Over the past few years, California has committed to a significant investment in promoting active forest management through additional programs and funding. MCRCD intends to meet that increased demand for Forest Management Plans and technical assistance by growing our program with increased capacity and new funding sources. We also expect to expand planning assistance to build fire resilience and community capacity among rural forest subdivisions and road associations through a grant with the CAL FIRE Forestry Assistance Program if funded. MCRCD hosted a GrizzlyCorps Fellow during the inaugural 2020-2021 term; however, due to staffing changes a fellow was not hosted in this position during the 2021-2022 term. The addition of a GrizzlyCorps Fellow for the 2022-2023 term will greatly expand the capacity of the program and its ability to serve vulnerable forest communities in Mendocino County. Finally, they would have specific time dedicated to expanding our community outreach through social media, newsletters, workshops, webinars, etc. in ways previous fellows did not have the time to devote.

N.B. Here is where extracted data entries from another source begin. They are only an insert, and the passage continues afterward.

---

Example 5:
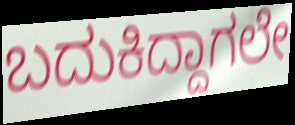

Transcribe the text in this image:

ಬದುಕಿದ್ದಾಗಲೇ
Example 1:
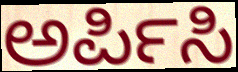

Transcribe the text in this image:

ಅರ್ಪಿಸಿ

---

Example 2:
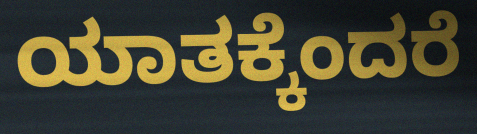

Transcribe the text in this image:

ಯಾತಕ್ಕೆಂದರೆ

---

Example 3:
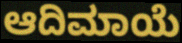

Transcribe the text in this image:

ಆದಿಮಾಯೆ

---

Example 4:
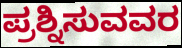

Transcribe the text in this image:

ಪ್ರಶ್ನಿಸುವವರ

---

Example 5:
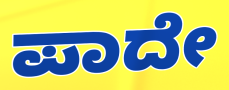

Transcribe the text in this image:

ಪಾದೇ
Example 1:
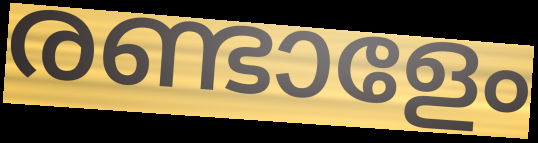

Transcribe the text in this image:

രണ്ടാളേം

Organizational & Community Highlights
MCRCD has 12 employees and a budget of about $3M a year. It is organized into five programs: Water Resources, Sustainable Agriculture, Forest Health and Resiliency, Land Stewardship, and Operations. The GrizzlyCorps member would support primarily the Sustainable Agriculture Program and Water Resources Program but will have the opportunity to collaborate with all aspects of the RCD. Work culture at MCRCD is very collaborative but does require independent work; fellows can expect to work closely with staff members in the programs they are supporting. MCRCD is on the forefront of the sustainable agriculture movement in California and partners with neighboring RCDs, Carbon Cycle Institute, CSU Chico’s Center for Regenerative Agriculture & Resilient Systems, and many other organizations. Fellows will have the opportunity to learn from veteran professionals in the field and attend many educational workshops and events.

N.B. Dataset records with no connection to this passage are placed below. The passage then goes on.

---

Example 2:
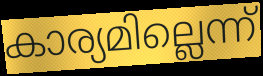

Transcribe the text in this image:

കാര്യമില്ലെന്ന്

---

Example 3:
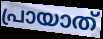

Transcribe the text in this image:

പ്രായാത്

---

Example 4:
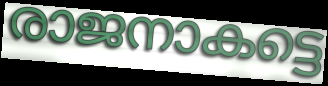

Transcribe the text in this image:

രാജനാകട്ടെ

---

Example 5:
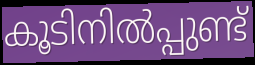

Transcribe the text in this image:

കൂടിനിൽപ്പുണ്ട്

Mendocino County is about two hours north of San Francisco, California and has the motto of “wine, waves, and wilderness”. It is 2.2 million acres with only 86,000 people, a beautiful rural community that incorporates a wide range of what nature has to offer including the northern edge of both wine and redwood county, striking valley views, expansive oak woodlands, evergreen forests, and an entire coastal community with over 90 miles of world-renowned coastline. The main industries are timber production, tourism, wine, and an agricultural mixture of vineyards, orchards, small diverse farms, and cannabis. The host site is in Ukiah, Mendocino’s largest town with a population of about 17,000. Like many Mendocino destinations, the town is small but charming. Vibrant main streets house bookshops, cafes, art stores, and restaurants. It’s a small world in Mendocino County but with plenty to explore.